Chart analysis data

Start of Block

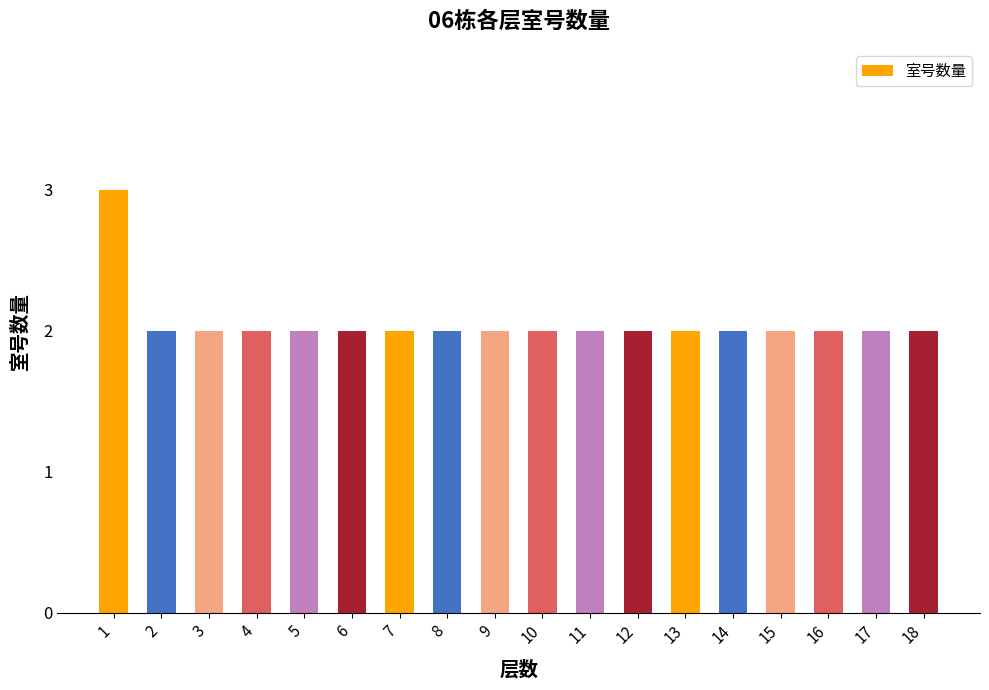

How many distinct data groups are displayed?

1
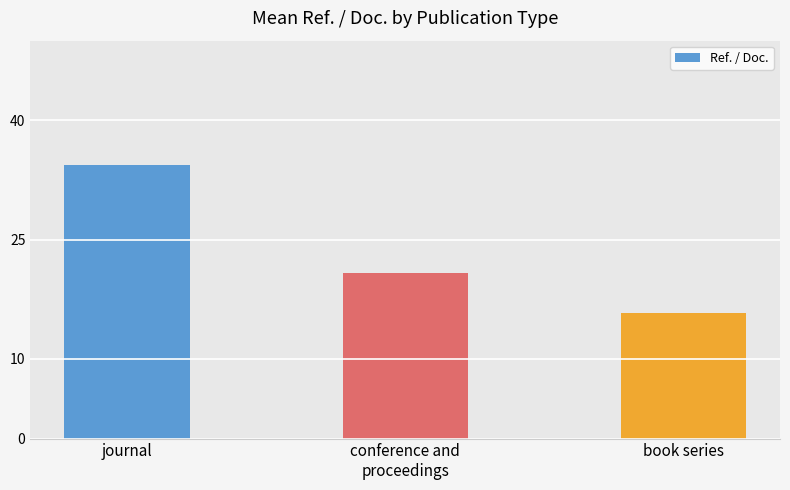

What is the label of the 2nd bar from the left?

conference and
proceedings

End of Block

Activity
Format the records above as a Markdown table with the columns "Row" and "Line," giving each nonblank line its own numbered row. Leave the pictures out.

Answer for the task
| Row | Line |
|---|---|
| 1 | How many distinct data groups are displayed? |
| 2 | 1 |
| 3 | What is the label of the 2nd bar from the left? |
| 4 | conference and |
| 5 | proceedings |